_LIST OF TASKS_
1. In the lumbar spine study passage, what range of total scores placed a patient in Group D?
2. Write what comes next in the lumbar spine study passage, picking up after its final sentence.

_PASSAGE TO READ_
A score of 0 is assigned if there is no alteration, or a score of 1 is assigned if the specific alteration is found (ie, the presence of facet fluid, muscle fatty degeneration, facet tropism and of the measurements on the X-ray). The score assigned ranges from 0 to 4 depending on the specific alterations, including modic changes, Pfirrmann grading, and osteoarthritic facet degeneration grade (Table 1).

Table 1 Scores for Radiographic Data

The sum of the different scores defines a total score varying from 0 to 14 and indicates the degree of lumbar dysfunction, where a score of 0 indicates a stable lumbar spine and scarce clinical meaning and a score of 14 indicates severe microinstability.

Study Groups

The enrolled patients were divided into three groups: a stable group (Group S), a dysfunctional group (Group D) and a microinstability group (Group M), based on the sum of the different scores obtained in individual examinations. Group S included patients with scores of 0–3, which was defined as a stable lumbar spine, which indicates that the clinical and radiologica, findings indicate dysfunction in its initial stage and that there is little clinical and biomechanical meaning of the findings. Group D included patients with scores of 4–8, which was defined as a dysfunctional lumbar spine, with accompanies moderate clinical and biomechanical meaning of the findings. Group M included patients with scores of 9–14, defined as microinstability of the lumbar spine, which indicates advanced-stage dysfunction with great clinical and biomechanical of the findings.

Statistical Analysis

Two primary analyses were conducted. First, baseline characteristics were compared among Group S, Group D and Group M. Second, the radiographic characteristics were compared among the three groups. All data were analysed using SPSS version 24.0 (SPSS, Chicago, IL, USA). The data were fit to a normal distribution, so the paired t-test was used to analyse the intragroup differences. Analysis of variance (ANOVA) and the chi-square test were used to analyse the differences among these three groups. Moreover, logistic regression was performed to ascertain potential related and independent risk factors for CLBP. A P value <0.05 was considered statistically significant.

Stored data entries:
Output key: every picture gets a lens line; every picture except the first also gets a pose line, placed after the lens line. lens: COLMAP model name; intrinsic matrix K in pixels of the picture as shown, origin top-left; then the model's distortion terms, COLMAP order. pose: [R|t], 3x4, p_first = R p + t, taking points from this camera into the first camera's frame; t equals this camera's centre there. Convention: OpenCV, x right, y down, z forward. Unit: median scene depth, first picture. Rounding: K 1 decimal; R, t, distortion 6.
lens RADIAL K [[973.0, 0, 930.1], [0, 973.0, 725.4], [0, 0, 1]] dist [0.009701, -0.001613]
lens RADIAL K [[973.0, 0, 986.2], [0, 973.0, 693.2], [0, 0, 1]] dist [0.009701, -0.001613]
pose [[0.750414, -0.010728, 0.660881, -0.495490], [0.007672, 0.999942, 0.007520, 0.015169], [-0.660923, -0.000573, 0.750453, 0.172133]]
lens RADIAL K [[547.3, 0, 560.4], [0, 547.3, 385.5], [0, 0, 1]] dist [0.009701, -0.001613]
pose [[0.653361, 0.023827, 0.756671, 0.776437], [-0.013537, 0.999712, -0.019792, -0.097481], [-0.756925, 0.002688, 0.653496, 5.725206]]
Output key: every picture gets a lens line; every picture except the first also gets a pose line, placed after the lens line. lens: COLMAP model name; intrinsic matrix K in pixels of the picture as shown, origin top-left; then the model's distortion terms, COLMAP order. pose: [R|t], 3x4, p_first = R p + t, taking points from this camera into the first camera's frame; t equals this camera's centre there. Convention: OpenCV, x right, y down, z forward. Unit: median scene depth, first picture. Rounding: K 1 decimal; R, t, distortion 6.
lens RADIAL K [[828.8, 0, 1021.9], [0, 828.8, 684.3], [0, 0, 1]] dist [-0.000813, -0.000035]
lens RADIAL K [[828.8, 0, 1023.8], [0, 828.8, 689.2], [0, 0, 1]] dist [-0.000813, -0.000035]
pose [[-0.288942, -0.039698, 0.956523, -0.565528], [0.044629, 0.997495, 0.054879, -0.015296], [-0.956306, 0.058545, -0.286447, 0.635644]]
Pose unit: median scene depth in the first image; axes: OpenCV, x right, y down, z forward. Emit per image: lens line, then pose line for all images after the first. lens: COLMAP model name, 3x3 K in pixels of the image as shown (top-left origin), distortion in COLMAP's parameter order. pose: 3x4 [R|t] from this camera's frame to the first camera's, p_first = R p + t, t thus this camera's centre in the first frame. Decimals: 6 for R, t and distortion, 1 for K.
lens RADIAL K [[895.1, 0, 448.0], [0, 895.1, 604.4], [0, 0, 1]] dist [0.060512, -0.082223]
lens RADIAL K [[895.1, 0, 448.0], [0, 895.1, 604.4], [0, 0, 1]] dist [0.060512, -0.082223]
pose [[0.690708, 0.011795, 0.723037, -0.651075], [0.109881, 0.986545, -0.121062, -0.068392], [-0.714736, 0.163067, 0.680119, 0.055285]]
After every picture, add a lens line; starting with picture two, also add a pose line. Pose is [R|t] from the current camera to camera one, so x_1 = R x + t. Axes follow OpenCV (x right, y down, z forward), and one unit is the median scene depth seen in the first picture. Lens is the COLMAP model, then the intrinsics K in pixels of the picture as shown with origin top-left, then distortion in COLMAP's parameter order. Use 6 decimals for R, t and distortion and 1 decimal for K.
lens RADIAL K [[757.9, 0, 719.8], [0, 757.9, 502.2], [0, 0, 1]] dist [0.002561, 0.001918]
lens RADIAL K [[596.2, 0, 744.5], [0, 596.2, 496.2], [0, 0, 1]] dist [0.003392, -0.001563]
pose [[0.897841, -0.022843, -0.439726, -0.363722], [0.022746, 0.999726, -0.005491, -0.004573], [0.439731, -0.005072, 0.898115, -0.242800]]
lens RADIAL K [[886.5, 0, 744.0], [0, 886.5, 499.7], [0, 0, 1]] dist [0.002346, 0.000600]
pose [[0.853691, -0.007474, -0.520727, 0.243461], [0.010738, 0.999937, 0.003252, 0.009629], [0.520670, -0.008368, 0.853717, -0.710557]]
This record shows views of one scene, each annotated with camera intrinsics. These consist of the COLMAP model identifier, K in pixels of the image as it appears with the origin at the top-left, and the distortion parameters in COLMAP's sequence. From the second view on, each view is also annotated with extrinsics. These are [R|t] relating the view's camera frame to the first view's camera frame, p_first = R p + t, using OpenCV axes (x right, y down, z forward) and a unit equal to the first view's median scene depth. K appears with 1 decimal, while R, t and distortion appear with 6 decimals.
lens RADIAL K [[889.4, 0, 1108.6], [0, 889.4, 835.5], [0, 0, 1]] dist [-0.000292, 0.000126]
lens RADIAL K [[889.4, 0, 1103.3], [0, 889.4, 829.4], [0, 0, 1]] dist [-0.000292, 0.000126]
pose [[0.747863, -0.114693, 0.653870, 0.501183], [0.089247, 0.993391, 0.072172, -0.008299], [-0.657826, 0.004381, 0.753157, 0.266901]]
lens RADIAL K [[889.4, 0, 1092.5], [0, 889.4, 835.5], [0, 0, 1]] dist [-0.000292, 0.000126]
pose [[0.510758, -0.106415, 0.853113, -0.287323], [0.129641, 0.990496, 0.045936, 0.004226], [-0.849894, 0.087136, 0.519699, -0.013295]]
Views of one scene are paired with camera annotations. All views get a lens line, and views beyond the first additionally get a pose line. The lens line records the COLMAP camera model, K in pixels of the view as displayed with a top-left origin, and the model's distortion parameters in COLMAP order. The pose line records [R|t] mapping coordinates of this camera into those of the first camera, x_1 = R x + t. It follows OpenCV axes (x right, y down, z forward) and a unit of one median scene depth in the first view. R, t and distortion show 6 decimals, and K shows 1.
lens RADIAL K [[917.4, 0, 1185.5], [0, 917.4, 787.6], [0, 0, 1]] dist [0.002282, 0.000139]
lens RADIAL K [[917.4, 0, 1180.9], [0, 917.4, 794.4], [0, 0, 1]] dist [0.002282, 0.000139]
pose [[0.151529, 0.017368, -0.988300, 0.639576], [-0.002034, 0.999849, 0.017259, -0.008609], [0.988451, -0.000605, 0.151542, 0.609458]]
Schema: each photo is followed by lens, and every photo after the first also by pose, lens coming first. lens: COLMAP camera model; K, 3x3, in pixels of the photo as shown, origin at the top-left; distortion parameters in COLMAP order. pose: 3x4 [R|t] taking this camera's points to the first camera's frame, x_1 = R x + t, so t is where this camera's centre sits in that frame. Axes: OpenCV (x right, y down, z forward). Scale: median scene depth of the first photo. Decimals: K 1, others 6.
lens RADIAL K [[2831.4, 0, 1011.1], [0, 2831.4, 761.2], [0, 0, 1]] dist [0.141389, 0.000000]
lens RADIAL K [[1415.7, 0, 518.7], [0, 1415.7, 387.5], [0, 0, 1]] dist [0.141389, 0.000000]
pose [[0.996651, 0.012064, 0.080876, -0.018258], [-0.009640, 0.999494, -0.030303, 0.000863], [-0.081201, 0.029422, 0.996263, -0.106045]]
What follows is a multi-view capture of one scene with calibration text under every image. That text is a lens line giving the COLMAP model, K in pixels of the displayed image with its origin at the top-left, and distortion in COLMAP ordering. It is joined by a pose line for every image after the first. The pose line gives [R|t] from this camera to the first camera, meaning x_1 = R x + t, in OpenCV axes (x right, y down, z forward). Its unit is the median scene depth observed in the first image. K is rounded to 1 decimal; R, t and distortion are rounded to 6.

_RESULTS IN ORDER_
1. Scores of 4–8

2.
Results

Baseline Characteristics

A total of 127 patients who underwent surgical treatment with PTED were included in this study. The average age of these patients was 50.6 years (range 25–87 years). Of the 127 patients, 71 (55.9%) were male, 31 (24.4%) patients were assigned to Group S, 59 (46.5%) patients were assigned to Group D, and 37 (29.1%) patients were assigned to Group M. There was no difference in reporting among the groups in age, sex, or BMI. Their demographic information was recorded (Table 2). L4-5 was the most common surgical level (n = 76, 59.8%), followed by L5-S1 (n = 46, 36.2%) and L3-4 (n = 5, 3.9%). In addition, the follow-up period was not significantly different among Group S (22.4 ± 7.3), Group D (20.8 ± 8.9) and Group M (20.3 ± 10.3).

Table 2 Baseline Characteristics

Evaluation of the Radiographic Characteristics

The measurements from the X-rays are shown in Table 3. In Group M, the Van Akkerveeken’s lines and Hadley’s “S” curves were significantly higher than those in the other two groups (P < 0.01, P = 0.04, respectively), whereas no significant difference was observed in the Ullman lines (P = 0.11). In the CT images, compared to Group S and Group D, Group M demonstrated significantly higher osteoarthritic facet degeneration (0.26 ± 0.44 versus 0.76 ± 0.60 versus 1.54 ± 0.69, respectively) and different facet tropisms (0.29 ± 0.46 versus 0.56 ± 0.50 versus 0.86 ± 0.35, respectively) (Table 4). As shown in Table 5, the greatest degenerative indication was observed in Group M via Pfirrmann grading (2.83 ± 0.44), facet fluid (0.85 ± 0.35), muscle fatty degeneration (0.81 ± 0.40) and modic change (1.08 ± 0.54). The logistic regression analysis results for low back pain (VAS≥4) revealed that muscle fatty degeneration (95% CI, 1.20–8.51, P = 0.02) and facet tropism (95% CI, 1.39–11.37, P = 0.01) were independent risk factors (Table 6)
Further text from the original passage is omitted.